(Assignment) Skip the pictures and repeat each line of the data exactly.

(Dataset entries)
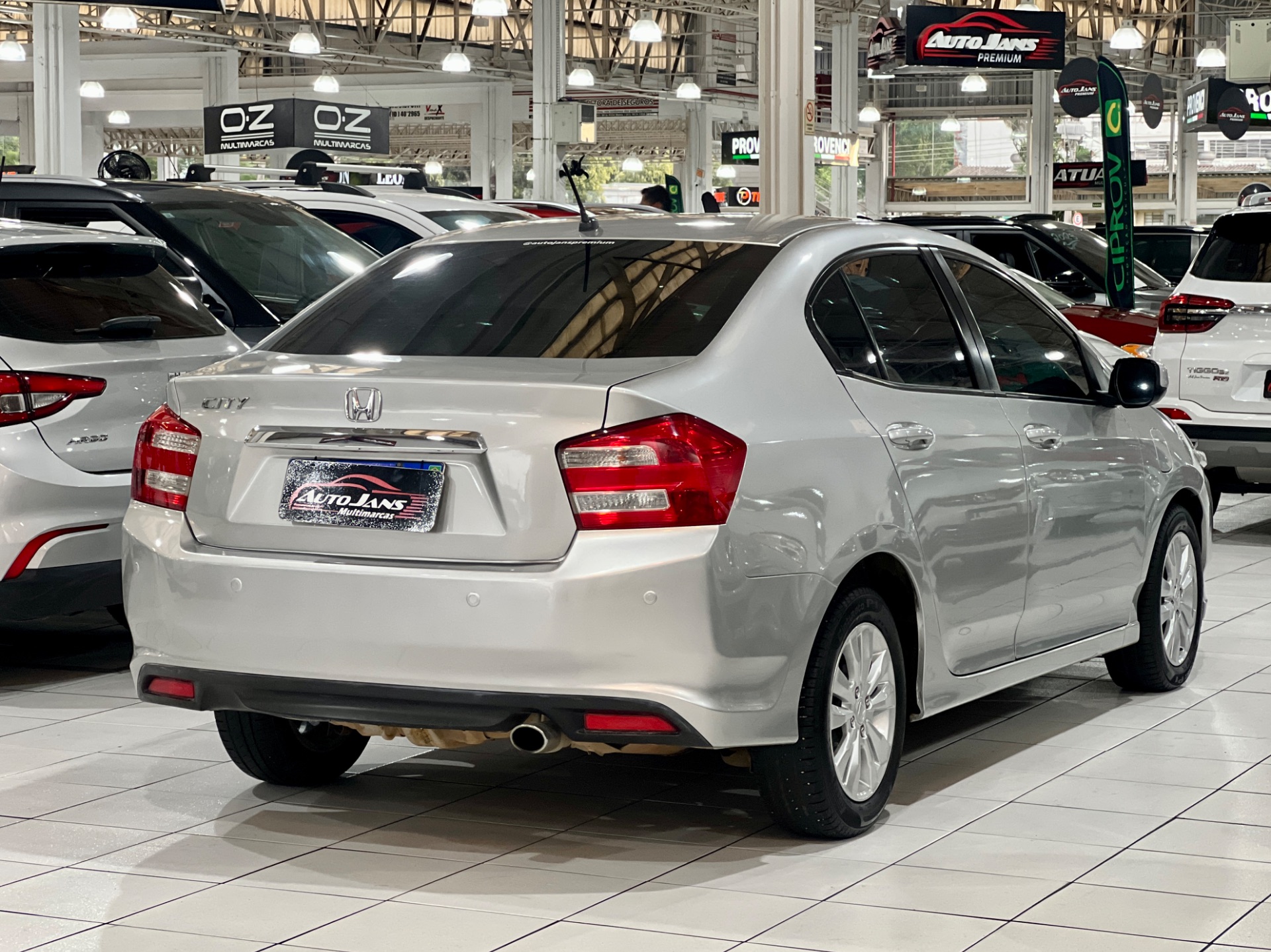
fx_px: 2827
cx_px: 636
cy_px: 476
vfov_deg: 19.1
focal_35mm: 77
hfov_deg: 25.3
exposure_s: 1/40
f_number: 2.8
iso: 320
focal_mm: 9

(Solution for this exercise)
fx_px: 2827
cx_px: 636
cy_px: 476
vfov_deg: 19.1
focal_35mm: 77
hfov_deg: 25.3
exposure_s: 1/40
f_number: 2.8
iso: 320
focal_mm: 9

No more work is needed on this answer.